[Stored data entries]

>>>>

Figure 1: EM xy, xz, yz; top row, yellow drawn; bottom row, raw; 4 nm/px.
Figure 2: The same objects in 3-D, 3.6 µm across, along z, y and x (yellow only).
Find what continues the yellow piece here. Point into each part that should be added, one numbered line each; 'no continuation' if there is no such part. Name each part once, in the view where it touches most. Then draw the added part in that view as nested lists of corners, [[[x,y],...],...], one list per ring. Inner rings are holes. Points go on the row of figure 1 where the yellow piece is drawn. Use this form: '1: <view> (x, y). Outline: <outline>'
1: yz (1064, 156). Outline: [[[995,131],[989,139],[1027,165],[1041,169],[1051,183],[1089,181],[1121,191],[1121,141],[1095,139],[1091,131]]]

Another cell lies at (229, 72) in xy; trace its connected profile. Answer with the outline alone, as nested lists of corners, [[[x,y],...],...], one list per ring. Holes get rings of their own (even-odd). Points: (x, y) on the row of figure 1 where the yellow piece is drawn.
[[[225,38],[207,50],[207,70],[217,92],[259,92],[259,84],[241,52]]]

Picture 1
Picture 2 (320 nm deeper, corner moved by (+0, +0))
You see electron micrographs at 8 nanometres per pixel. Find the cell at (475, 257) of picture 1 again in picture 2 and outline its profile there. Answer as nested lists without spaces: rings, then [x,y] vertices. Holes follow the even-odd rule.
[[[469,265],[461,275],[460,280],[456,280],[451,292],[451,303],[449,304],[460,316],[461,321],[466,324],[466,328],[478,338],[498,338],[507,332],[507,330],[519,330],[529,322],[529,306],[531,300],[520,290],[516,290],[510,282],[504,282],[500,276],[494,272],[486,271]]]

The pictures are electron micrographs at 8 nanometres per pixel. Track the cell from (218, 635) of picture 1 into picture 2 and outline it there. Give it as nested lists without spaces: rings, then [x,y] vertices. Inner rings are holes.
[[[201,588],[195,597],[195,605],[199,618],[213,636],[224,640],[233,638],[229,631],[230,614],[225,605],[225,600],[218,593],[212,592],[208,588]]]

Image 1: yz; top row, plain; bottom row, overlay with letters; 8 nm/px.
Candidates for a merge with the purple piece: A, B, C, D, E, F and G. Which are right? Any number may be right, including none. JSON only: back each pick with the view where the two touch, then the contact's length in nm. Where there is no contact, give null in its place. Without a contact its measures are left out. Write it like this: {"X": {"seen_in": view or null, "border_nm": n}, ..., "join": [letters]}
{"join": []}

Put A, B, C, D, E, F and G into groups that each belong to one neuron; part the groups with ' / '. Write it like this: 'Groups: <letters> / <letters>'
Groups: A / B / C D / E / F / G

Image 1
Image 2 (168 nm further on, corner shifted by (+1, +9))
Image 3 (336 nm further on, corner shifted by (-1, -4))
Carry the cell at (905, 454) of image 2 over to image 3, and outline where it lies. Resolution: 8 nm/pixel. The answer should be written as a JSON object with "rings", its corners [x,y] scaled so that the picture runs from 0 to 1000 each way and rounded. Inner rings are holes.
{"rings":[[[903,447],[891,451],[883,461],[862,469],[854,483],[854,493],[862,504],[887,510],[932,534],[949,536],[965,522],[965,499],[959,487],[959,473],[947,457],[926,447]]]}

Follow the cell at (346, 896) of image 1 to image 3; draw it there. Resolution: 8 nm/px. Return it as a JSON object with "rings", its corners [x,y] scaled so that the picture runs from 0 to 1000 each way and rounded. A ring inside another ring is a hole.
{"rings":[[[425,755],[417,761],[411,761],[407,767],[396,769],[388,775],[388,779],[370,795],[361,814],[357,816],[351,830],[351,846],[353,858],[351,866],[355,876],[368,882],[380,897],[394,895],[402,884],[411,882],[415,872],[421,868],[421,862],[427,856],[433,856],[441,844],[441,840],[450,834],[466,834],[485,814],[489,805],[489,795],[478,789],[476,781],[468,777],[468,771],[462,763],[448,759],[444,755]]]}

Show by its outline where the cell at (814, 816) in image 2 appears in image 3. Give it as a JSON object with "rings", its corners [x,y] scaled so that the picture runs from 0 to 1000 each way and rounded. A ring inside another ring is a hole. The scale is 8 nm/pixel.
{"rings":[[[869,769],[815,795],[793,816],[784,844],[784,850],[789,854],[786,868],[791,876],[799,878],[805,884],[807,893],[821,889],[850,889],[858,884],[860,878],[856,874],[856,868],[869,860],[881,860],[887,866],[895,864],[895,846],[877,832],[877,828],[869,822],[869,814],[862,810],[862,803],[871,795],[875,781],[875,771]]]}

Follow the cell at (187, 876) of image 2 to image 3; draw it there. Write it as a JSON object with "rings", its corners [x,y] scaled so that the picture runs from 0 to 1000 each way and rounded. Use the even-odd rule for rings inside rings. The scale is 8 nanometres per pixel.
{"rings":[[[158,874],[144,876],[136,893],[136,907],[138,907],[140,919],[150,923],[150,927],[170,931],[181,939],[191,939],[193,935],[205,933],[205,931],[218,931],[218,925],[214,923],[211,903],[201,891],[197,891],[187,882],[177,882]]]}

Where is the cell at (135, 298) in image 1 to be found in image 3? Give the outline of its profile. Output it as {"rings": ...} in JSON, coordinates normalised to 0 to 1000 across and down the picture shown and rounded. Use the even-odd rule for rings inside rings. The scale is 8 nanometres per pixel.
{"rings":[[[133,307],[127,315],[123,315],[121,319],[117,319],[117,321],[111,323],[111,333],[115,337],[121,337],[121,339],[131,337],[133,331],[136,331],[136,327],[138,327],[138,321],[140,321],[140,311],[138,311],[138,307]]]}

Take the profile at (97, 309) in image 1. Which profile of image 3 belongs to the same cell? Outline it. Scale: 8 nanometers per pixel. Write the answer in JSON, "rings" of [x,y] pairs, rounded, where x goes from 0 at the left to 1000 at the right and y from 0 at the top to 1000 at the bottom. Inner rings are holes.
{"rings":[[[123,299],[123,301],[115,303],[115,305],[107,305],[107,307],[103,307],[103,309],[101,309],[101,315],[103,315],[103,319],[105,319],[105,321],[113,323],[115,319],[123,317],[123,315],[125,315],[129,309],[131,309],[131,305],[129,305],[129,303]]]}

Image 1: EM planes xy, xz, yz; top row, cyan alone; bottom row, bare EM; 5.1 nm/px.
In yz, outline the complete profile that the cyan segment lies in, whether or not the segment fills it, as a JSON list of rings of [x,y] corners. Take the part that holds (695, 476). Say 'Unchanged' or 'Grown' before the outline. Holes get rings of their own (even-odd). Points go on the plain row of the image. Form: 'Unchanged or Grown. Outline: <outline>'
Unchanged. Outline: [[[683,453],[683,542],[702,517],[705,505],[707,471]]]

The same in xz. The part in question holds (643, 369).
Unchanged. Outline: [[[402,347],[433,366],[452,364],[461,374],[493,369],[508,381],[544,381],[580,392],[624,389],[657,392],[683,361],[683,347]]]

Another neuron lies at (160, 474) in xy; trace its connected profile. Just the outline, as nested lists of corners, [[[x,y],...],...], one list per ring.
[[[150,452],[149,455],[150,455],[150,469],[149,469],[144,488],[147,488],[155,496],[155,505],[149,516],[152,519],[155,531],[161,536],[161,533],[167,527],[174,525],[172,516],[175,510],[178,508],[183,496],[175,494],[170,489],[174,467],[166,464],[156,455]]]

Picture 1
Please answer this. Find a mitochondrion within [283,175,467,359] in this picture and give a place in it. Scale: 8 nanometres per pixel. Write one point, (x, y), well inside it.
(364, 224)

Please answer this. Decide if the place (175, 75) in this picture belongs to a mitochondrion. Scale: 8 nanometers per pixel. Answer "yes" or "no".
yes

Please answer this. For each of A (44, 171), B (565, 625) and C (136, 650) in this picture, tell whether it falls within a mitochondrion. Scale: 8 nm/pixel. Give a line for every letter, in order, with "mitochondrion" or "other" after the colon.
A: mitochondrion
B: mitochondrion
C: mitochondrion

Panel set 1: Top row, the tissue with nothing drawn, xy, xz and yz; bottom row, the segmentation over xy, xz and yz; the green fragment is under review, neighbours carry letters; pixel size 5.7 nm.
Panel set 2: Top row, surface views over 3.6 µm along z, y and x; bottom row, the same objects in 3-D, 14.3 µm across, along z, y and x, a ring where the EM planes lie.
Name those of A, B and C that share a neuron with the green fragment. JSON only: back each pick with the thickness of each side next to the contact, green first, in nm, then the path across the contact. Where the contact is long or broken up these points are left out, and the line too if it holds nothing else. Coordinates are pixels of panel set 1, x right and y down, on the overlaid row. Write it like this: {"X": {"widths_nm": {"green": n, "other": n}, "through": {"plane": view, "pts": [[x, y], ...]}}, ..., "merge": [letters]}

<<<<

From the records above, report the count of lines containing "shifted" and nothing more.

> _Answer to this exercise_: 2